PLOS Article on Climate, Genes and Metabolic Disorders

Metabolic disorders relate to how the body absorbs food and processes into energy. Diabetes is an example of a metabolic disorder. Here are some stats on diabetes from the World Health Organization:

Diabetes is a chronic disease that occurs when the pancreas does not produce enough insulin, or alternatively, when the body cannot effectively use the insulin it produces. Insulin is a hormone that regulates blood sugar. Hyperglycaemia, or raised blood sugar, is a common effect of uncontrolled diabetes and over time leads to serious damage to many of the body's systems, especially the nerves and blood vessels.

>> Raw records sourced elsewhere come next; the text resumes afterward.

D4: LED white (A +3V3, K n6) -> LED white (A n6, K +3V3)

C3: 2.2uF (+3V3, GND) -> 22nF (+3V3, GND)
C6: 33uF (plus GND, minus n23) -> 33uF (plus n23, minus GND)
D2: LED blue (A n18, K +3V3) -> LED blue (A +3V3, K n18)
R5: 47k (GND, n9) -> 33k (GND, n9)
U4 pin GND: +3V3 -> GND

The World Health Organization (WHO) estimates that more than 180 million people worldwide have diabetes. This number is likely to more than double by 2030.
In 2005, an estimated 1.1 million people died from diabetes.

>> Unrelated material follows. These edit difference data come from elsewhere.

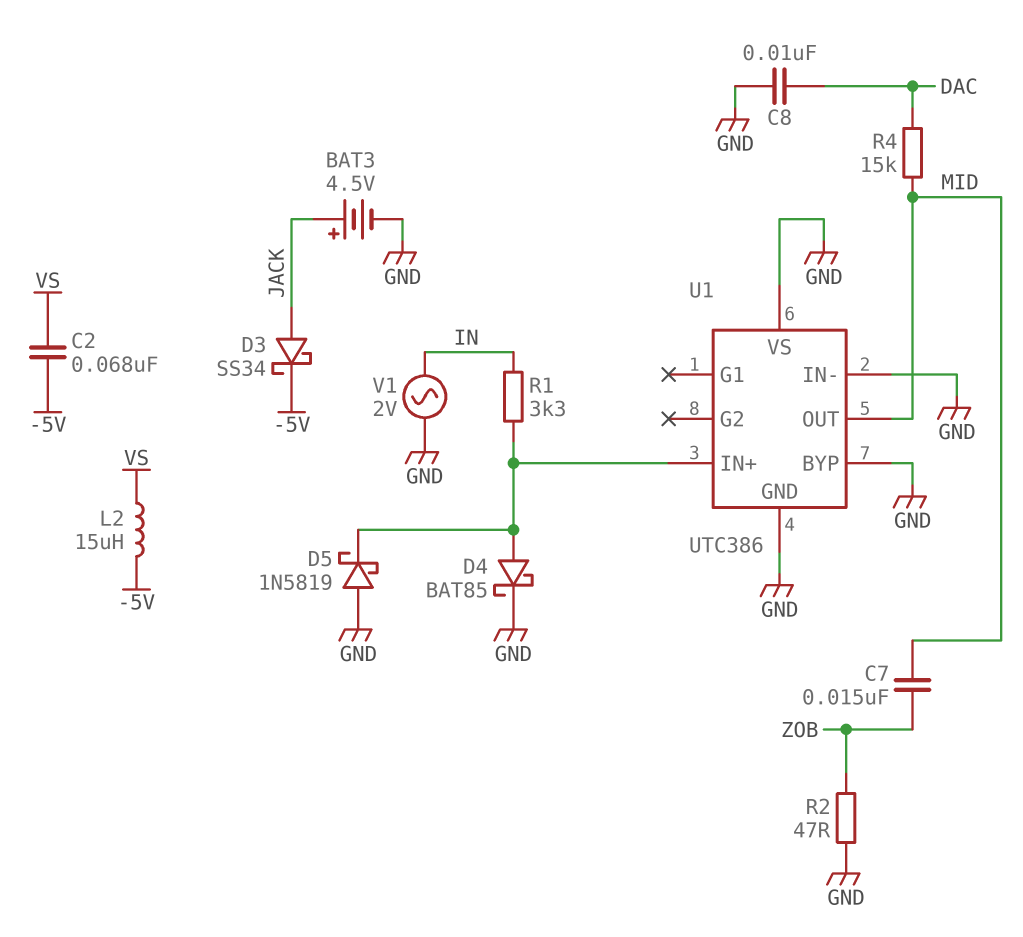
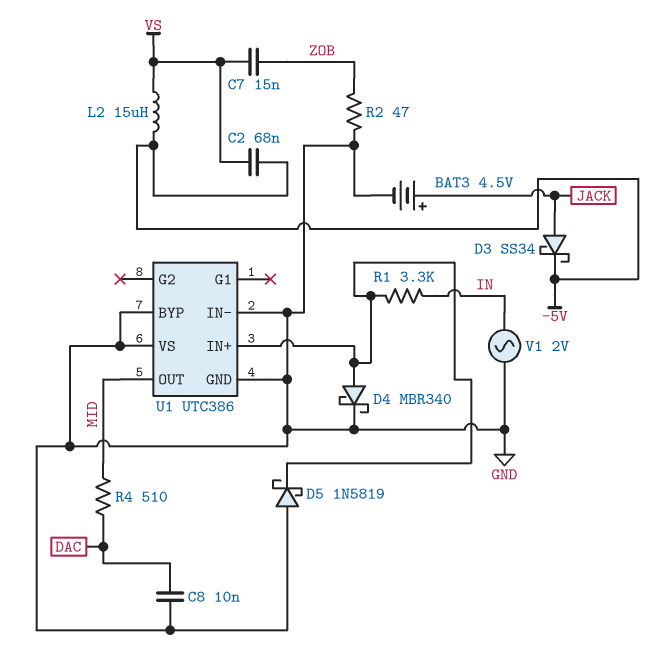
C7: 15nF (MID, ZOB) -> 15nF (VS, ZOB)
D4: schottky BAT85 (A U1/IN+, K GND) -> schottky MBR340 (A U1/IN+, K GND)
R4: 15k (DAC, MID) -> 510 (DAC, MID)

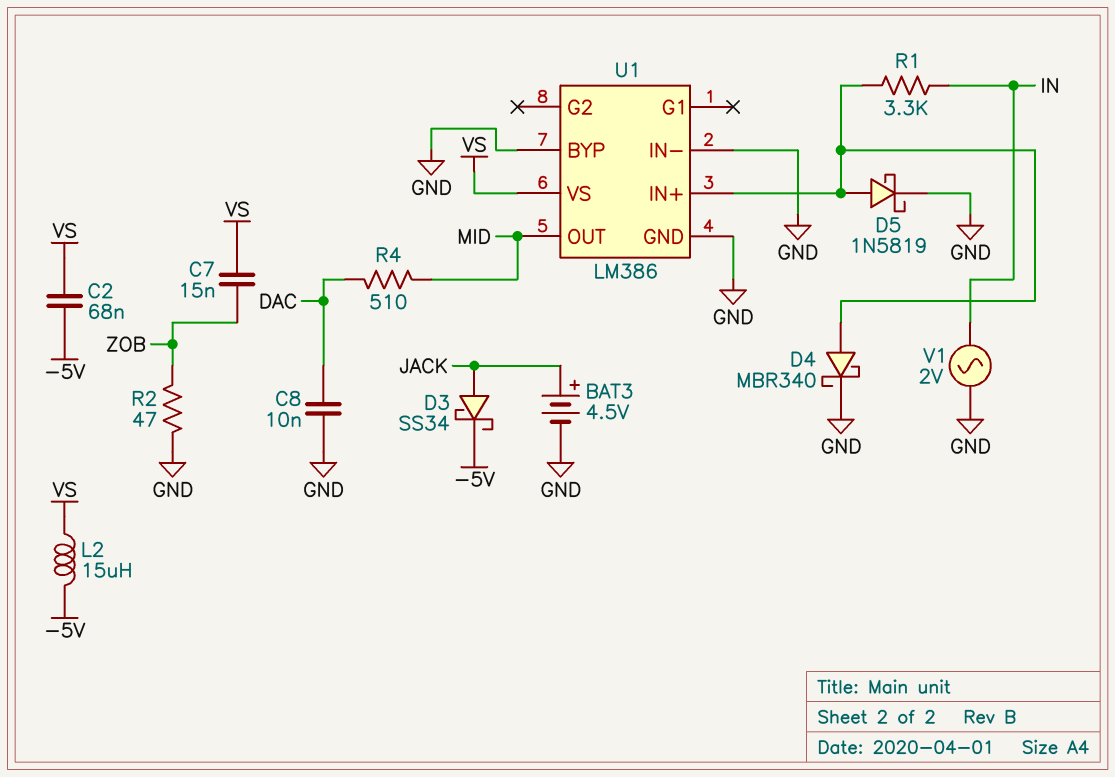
D5: schottky 1N5819 (A GND, K U1/IN+) -> schottky 1N5819 (A U1/IN+, K GND)
U1: UTC386 -> LM386
U1 pin VS: GND -> VS

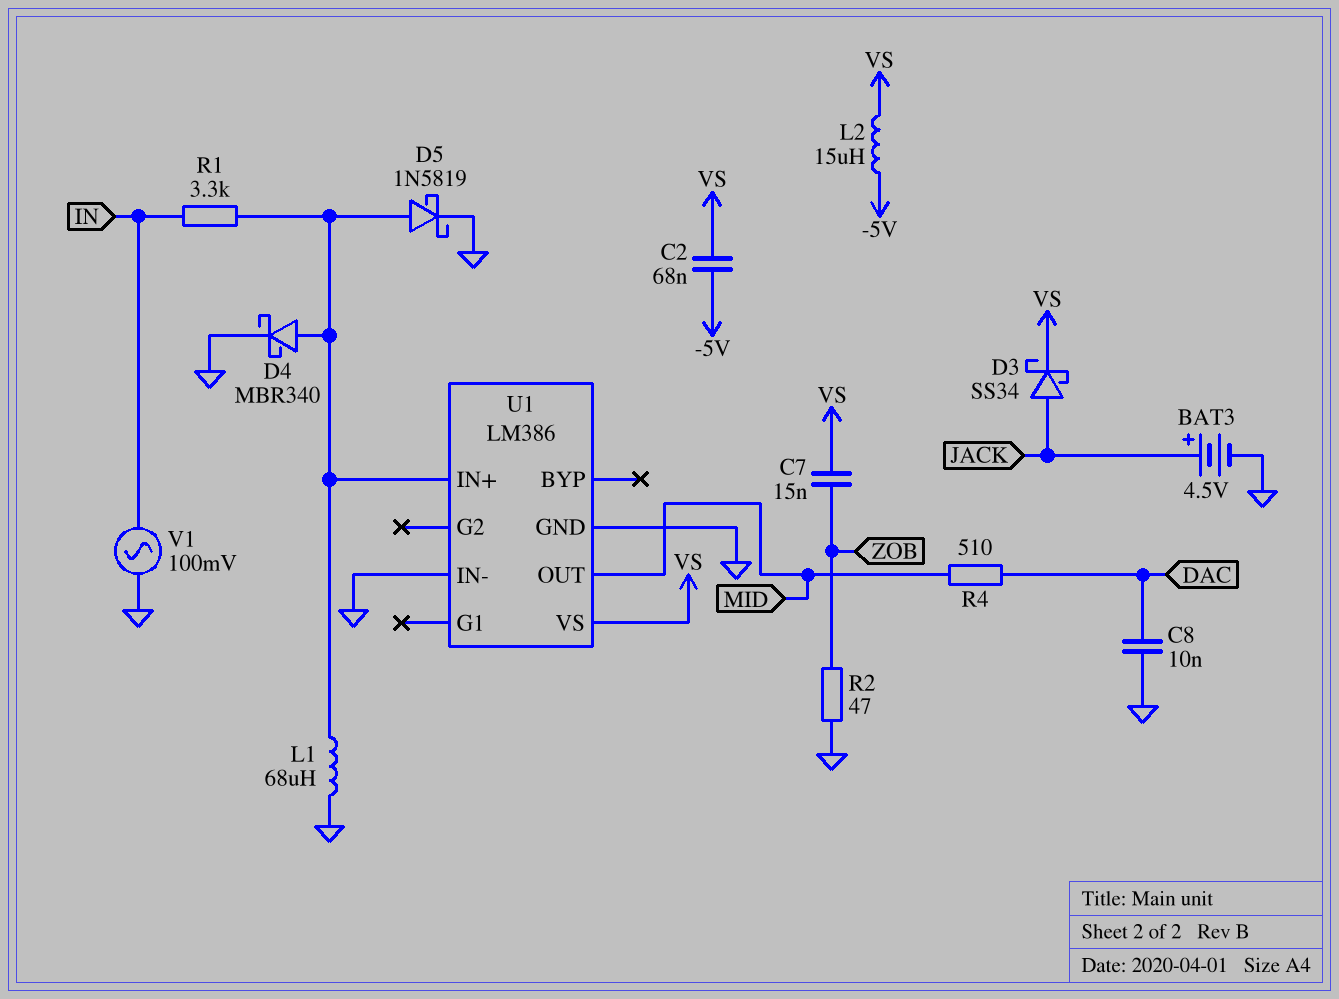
D3: schottky SS34 (A JACK, K -5V) -> schottky SS34 (A JACK, K VS)
L1: none -> 68uH (GND, U1/IN+)
U1 pin BYP: GND -> none
V1: AC 2V (GND, IN) -> AC 100mV (GND, IN)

Almost 80% of diabetes deaths occur in low and middle-income countries. Almost half of diabetes deaths occur in people under the age of 70 years; 55% of diabetes deaths are in women.

WHO projects that diabetes deaths will increase by more than 50% in the next 10 years without urgent action. Most notably, diabetes deaths are projected to increase by over 80% in upper-middle income countries between 2006 and 2015.

Prevention of type 2 diabetes can be achieved by maintaining a healthy weight and exercising.

Like my previous post on Why We Develop Cancer, one can ask why we, as a species, develop metabolic disorders? The latest issue of PLOS Genetics has a very interesting study which examines this question. And the study's conclusions are truly fascinating-- adaptations to climate might be an important part of the story.

The article is entitled "Adaptations to Climate in Candidate Genes for Common Metabolic Disorders" by Angela Hancock et. al. and you can download it for free here. Here is a summary of their findings:

The human species inhabits a wide geographical range encompassing a diversity of climates, and adaptation to these climates likely played an important role in shaping genetic and phenotypic variation among populations. We hypothesized that spatially varying selective pressures related to climate shaped the frequencies of genetic variants in the energy metabolic pathway. To test this hypothesis, we examined patterns of genetic variation in 82 candidate genes for common metabolic disorders across the 52 globally dispersed populations of the Human Genome Diversity Project. We applied a combination of statistical approaches to test whether the geographic distribution of these variants could be accounted for by differing climates, consistent with a signal of spatially varying positive selection. For several climate variables, we observed signals in excess of that expected from human population history and chance alone. Significantly, many of these signals were from genes previously shown to affect cold tolerance and disease risk. Our results provide evidence that variation among human populations in susceptibility to common metabolic diseases may be due, in part, to different histories of selective pressures on genes in these disease pathways. Furthermore, our results point to additional genes and variants that are suitable targets for follow-up disease association studies.

Cheers,
Colin